- Church: Scottish Episcopal Church
- Diocese: St Andrews, Dunkeld and Dunblane
- Elected: 2 June 2018
- In office: 2018–present
- Predecessor: David Chillingworth

Orders
- Ordination: 1982 (deacon) 1983 (priest)
- Consecration: 20 October 2018 by Mark Strange

Personal details
- Born: 1957 (age 68–69) Liverpool, England
- Denomination: Anglican
- Spouse: Carrie
- Children: 1

= Ian Paton (bishop) =

British Anglican bishop (born 1957)

Ian James Paton (born 1957) is a British Anglican bishop. Since 2018, he has been the Bishop of St Andrews, Dunkeld and Dunblane in the Scottish Episcopal Church.

==Early life and education==
Ian Paton was born in 1957 in Liverpool, England. His father was born in Kingskettle in Fife and grew up in the Craigie, Perth. As a child, Paton had little interest in faith, and joined a choir at an Anglican church in Liverpool to avoid Sunday School. He studied history at Jesus College, Cambridge, graduating with a Bachelor of Arts (BA) degree in 1978. He remained at the University of Cambridge to train as a teacher, completing a Postgraduate Certificate in Education (PGCE) in 1979. While at Cambridge, he felt an "overwhelming desire to become a priest". He then trained for ordination at Westcott House, Cambridge, a liberal Anglo-Catholic theological college.

==Ordained ministry==
Paton was ordained in the Church of England as a deacon in 1982 and as a priest in 1983. He served his curacy at Christ Church, Reading in the Diocese of Oxford from 1982 to 1984. He was then domestic chaplain to Patrick Rodger, Bishop of Oxford.
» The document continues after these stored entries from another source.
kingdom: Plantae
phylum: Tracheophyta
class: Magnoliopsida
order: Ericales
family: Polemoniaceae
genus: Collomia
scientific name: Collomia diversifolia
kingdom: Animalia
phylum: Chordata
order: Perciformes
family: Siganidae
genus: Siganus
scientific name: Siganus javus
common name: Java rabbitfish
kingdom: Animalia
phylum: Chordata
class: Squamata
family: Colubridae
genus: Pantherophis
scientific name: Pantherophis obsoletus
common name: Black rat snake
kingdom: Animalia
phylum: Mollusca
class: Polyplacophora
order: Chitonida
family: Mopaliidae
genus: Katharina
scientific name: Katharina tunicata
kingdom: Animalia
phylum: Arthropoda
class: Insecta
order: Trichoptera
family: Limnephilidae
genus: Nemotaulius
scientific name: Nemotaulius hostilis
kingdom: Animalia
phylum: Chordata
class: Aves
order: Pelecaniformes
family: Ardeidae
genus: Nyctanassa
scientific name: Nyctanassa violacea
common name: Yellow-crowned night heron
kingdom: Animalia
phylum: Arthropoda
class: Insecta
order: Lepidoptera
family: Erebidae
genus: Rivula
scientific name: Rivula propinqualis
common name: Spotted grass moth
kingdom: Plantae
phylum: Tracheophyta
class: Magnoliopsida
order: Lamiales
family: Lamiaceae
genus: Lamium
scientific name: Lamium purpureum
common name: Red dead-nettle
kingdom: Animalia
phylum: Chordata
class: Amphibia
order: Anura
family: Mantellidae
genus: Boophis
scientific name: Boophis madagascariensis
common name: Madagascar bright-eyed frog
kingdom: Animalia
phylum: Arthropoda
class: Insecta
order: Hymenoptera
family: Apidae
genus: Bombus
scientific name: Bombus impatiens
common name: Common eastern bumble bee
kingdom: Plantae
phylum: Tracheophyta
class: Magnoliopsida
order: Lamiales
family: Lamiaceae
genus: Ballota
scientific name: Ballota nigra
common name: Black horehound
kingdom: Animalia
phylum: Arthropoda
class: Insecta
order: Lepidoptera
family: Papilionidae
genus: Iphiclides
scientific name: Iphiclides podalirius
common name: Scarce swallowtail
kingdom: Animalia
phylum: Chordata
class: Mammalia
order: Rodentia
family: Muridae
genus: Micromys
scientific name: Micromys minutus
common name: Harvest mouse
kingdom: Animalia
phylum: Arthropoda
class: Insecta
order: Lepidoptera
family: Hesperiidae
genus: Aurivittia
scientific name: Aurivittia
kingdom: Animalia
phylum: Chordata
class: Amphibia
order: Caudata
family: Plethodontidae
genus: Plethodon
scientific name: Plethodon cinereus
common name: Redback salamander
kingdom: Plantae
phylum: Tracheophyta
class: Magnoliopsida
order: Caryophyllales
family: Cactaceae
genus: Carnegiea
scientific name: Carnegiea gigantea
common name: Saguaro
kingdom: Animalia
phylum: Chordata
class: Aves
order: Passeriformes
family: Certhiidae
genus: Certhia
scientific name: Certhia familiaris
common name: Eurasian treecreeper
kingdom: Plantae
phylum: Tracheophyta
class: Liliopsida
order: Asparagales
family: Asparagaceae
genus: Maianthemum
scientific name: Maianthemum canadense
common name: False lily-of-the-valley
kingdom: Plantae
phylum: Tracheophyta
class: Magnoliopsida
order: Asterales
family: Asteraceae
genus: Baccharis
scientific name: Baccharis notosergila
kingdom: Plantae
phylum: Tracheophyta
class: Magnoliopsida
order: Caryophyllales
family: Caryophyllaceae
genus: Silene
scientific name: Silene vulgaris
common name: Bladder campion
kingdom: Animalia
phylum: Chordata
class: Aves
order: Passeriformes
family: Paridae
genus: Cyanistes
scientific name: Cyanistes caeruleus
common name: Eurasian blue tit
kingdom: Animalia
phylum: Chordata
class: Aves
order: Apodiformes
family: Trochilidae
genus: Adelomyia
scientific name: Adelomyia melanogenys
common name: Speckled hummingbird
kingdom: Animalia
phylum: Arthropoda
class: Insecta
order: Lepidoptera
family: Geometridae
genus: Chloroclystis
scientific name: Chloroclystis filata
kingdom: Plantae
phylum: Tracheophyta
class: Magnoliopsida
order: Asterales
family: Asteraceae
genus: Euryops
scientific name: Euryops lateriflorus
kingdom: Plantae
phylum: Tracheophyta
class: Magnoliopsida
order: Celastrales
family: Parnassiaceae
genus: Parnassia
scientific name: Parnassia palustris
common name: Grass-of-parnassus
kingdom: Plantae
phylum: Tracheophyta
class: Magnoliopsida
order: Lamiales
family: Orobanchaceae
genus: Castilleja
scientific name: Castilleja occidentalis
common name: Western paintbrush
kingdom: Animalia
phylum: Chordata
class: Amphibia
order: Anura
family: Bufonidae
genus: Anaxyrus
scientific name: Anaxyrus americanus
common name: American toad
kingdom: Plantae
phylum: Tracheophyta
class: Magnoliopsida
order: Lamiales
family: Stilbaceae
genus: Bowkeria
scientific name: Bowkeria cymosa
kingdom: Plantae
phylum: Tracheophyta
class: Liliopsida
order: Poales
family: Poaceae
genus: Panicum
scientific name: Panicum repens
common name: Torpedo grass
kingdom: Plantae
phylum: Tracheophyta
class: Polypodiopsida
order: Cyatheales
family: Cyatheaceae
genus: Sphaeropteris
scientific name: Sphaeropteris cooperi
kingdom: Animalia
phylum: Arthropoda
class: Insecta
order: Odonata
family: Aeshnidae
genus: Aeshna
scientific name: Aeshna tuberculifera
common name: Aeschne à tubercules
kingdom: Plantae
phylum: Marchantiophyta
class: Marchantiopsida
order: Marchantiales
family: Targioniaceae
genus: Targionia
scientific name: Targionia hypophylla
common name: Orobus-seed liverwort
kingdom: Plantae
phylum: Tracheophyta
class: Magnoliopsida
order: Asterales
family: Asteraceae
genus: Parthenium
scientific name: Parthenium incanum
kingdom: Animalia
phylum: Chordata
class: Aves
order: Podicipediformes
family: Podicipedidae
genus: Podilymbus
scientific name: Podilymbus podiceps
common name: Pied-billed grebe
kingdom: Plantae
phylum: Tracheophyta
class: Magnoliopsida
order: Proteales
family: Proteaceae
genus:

His last roles in the Church of England were as chaplain at Wadham College, Oxford and a curate at University Church of St Mary the Virgin, between 1986 and 1990.

In 1990, he Paton moved to the Scottish Episcopal Church, having been appointed was canon and vice-provost of St Mary's Cathedral, Edinburgh in the Diocese of Edinburgh. He was then Rector of St Anne's Church, Dunbar, East Lothian, from 1994 to 1997, before becoming Rector of Old Saint Paul's, Edinburgh. He was an associate tutor at the Scottish Episcopal Institute from 1994 to 2014. He was made an honorary canon of St Mary's Cathedral, Edinburgh in 2004 and an honorary Anglican chaplain to Edinburgh University from 2013.

In June 2018, it was announced that he had been elected Bishop of St Andrews, Dunkeld and Dunblane. He was consecrated and installed as bishop during a service at St Ninian's Cathedral, Perth on 20 October 2018. He is the lead bishop for environmental affairs within the SEC. He supports the ordination of women and the rights of LGBTQ people.

He will retire from full-time ministry on 1 November 2026.

==Personal life==
Paton is married to Carrie Applegath, a fellow Anglican priest and a psychotherapist. Together they have one son.